Has anyone travelled to Morocco independently and can recommend the best way to get there and any good places to stay and visit along the 'Hippy trail' (Aires, sites etc)
We are looking at taking our lovely dog too. Can anyone advise me of any necessary requirements to be able to return back into the EU.
Thank you . Your responses would be appreciated.
Ned


----------



## HurricaneSmith (Jul 13, 2007)

Addie (Adam & Sophie) are a couple you should consider talking to. They travelled to Morocco without needing a guide and had a fantastic time.

You could start by reading their Blog here:
http://www.europebycamper.com/search/label/Morocco

They are also members of MHF (although no longer subscribers) and now run a successful company for motorhome wi-fi, based on their experiences.


----------



## vicdicdoc (May 14, 2005)

No need to take your dog . . They have food shops there :lol:


----------



## deefordog (Dec 31, 2013)

"Big Momma" from the 365er's forum is on their way now to Morocco. Might be worth following Eric's blog http://ericandshazza.wordpress.com/


----------



## emmbeedee (Oct 31, 2008)

HurricaneSmith said:


> Addie (Adam & Sophie) are a couple you should consider talking to. They travelled to Morocco without needing a guide and had a fantastic time.
> 
> You could start by reading their Blog here:
> http://www.europebycamper.com/search/label/Morocco
> ...


Adam does appear to subscribe now, but as a trade member under the "MotorhomeWiFi" name.


----------



## oldtart (Mar 18, 2006)

Have a look at the Morocco touring forum.

There's lots of info and helpful advice and suggestions.
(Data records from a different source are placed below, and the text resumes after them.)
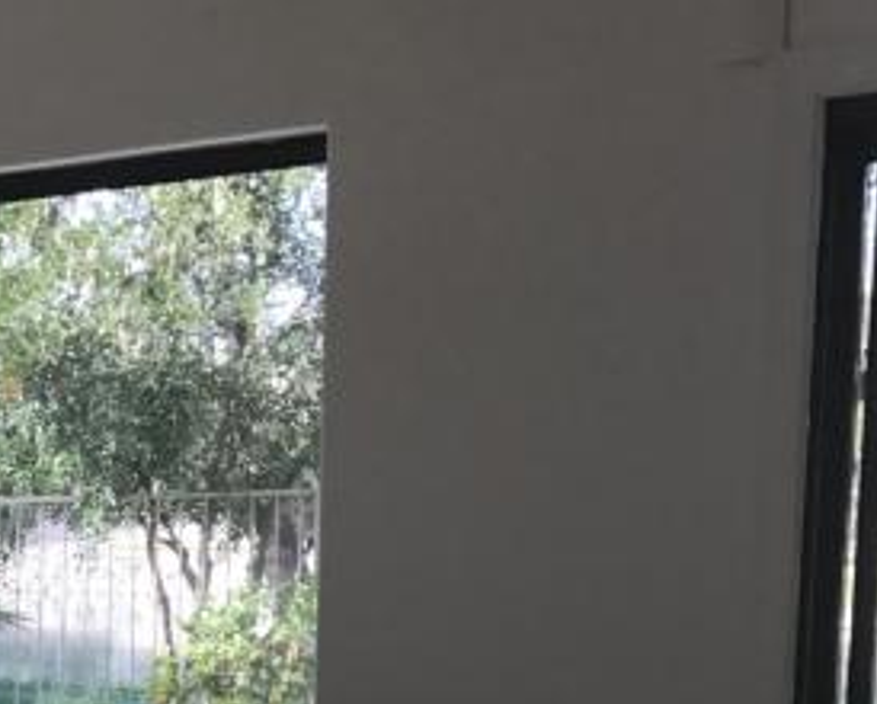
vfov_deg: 14.5
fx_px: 2651
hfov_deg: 16.2
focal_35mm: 102
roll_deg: +1.0
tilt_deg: -8.3
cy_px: 912
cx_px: -653
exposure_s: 1/184
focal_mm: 3.99
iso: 20
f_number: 1.8
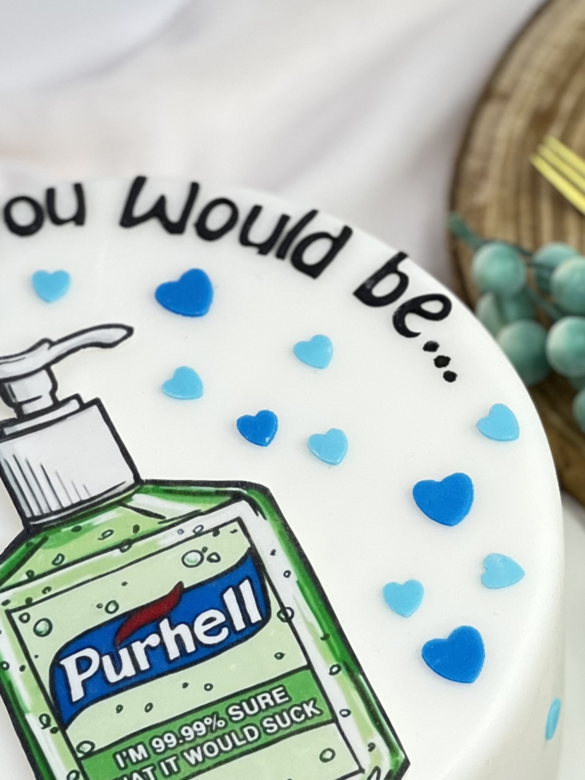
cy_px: 669
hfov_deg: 9.6
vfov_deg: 12.7
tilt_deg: -57.1
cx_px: 195
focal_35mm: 154
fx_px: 3470
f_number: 2.8
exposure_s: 1/100
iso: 125
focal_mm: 9
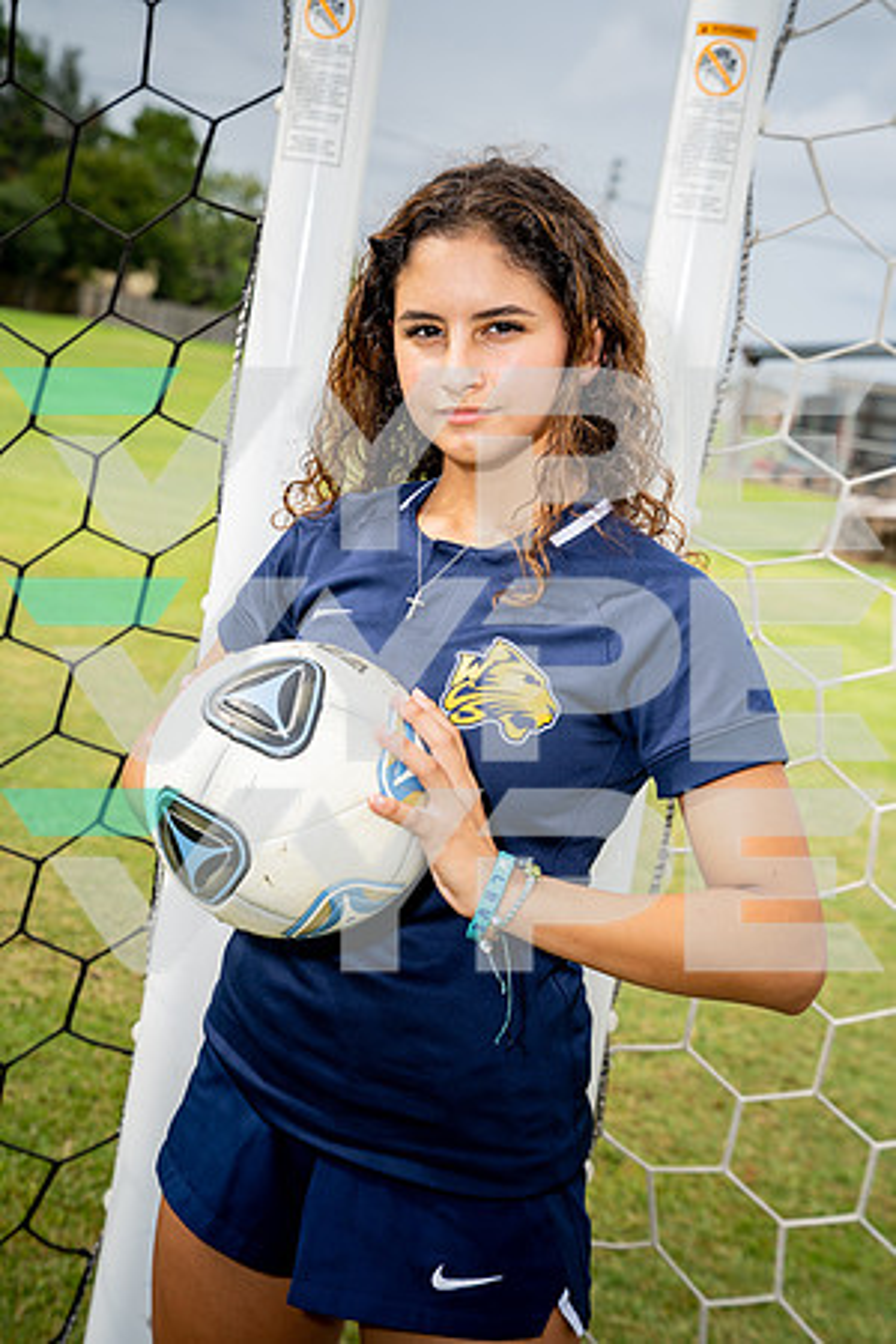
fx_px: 2389
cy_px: 672
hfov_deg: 21.2
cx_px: 448
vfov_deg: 31.4
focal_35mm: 64
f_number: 6.3
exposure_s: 1/250
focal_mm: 64
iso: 100
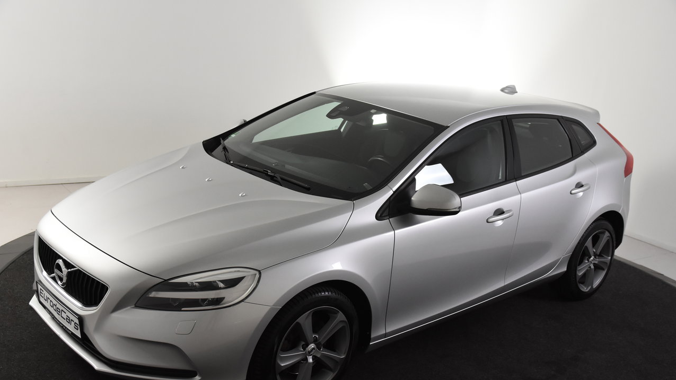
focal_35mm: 41
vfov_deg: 29.0
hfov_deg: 49.4
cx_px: 339
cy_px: 213
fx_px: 735
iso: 1600
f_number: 5.6
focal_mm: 26
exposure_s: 1/125
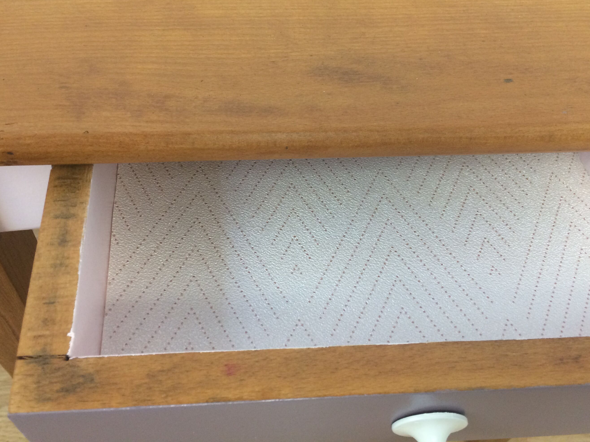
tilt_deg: -52.2
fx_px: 614
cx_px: 287
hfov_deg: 51.3
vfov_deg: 39.4
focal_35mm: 36
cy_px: 168
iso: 80
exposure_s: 1/33
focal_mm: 4.15
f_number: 2.2
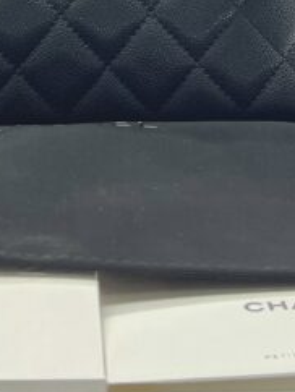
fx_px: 1248
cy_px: -211
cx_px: 66
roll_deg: -0.1
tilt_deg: -2.4
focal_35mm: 110
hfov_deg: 13.4
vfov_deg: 16.2
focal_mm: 5.7
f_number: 1.5
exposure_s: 1/100
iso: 64
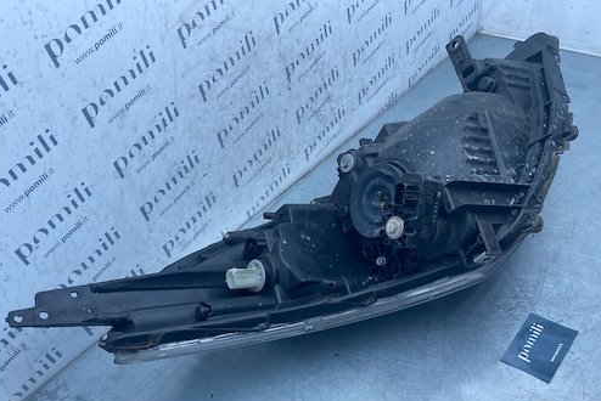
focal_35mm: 35
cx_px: 242
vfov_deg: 37.3
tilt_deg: -46.2
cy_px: 282
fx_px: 585
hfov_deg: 54.0
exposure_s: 1/934
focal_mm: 4.25
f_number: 1.8
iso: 32
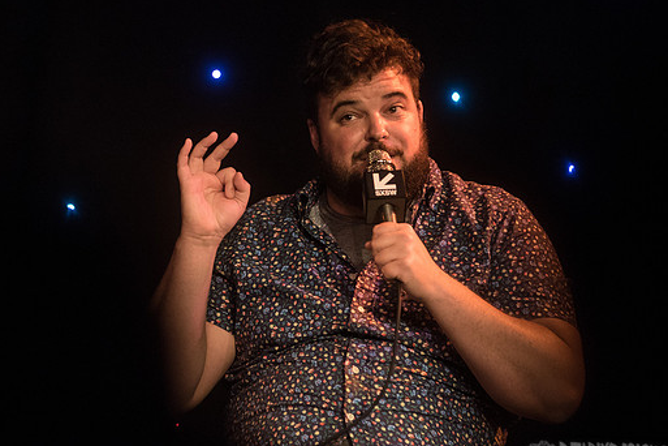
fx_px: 4249
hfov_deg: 9.0
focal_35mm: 229
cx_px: 301
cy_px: 187
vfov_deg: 6.0
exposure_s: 1/400
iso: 2000
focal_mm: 170
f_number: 3.2
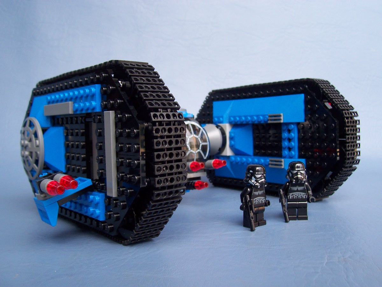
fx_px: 408
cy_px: 144
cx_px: 191
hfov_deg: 50.1
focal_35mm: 37
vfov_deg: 38.7
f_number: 2.8
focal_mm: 5.6
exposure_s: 1/90
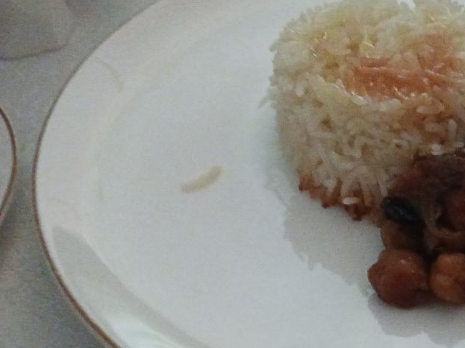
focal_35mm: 52
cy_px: 212
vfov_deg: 28.0
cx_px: 431
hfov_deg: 34.5
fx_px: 698
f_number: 1.8
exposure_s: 1/16.7
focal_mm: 4
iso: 5000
It's a super country to visiting with wonderful people.

Val


----------



## kimbo4x4 (Jun 29, 2008)

Julie and Jason "our tour"
Book on Morocco. Search Amazon for "A monkey ate my breakfast"


----------



## jonegood (Nov 5, 2007)

Love Morocco

Been twice. you dont need a guide but a bit of basic french and a campsite guide is usefull. Vicarious books on is OK but old the one you can buy in French Tabacs is better. personally i would not be keen to take a dog.

Jon


----------



## taz (Sep 28, 2005)

We went this time last year with our dog and travelled independently....and had a fantastic time. No issues with the dog either over there or getting him back. We have a then year old working cocker spaniel and he seemed to be a complete novelty and drew crowds of children in some towns. Because we could carry him we were able to take him on a bus and discretely in a taxi. We spent nearly 6 weeks there.
You need to make sure that the dog has a clear blood test for rabies immunity and carry this documentation with you. We also had a health check at a vets in Portugal before crossing over. None of our paperwork was looked at but I felt happier knowing that I had it.
There are a lot of stray dogs around in various health conditions and also lots of feisty cats. You just need to be aware of these as you would with the many strays in Portugal and Spain.
We had the best time and will go back when our newest arrival is better trained.
Any questions please feel free to pm me. 
It is an amazing country.


----------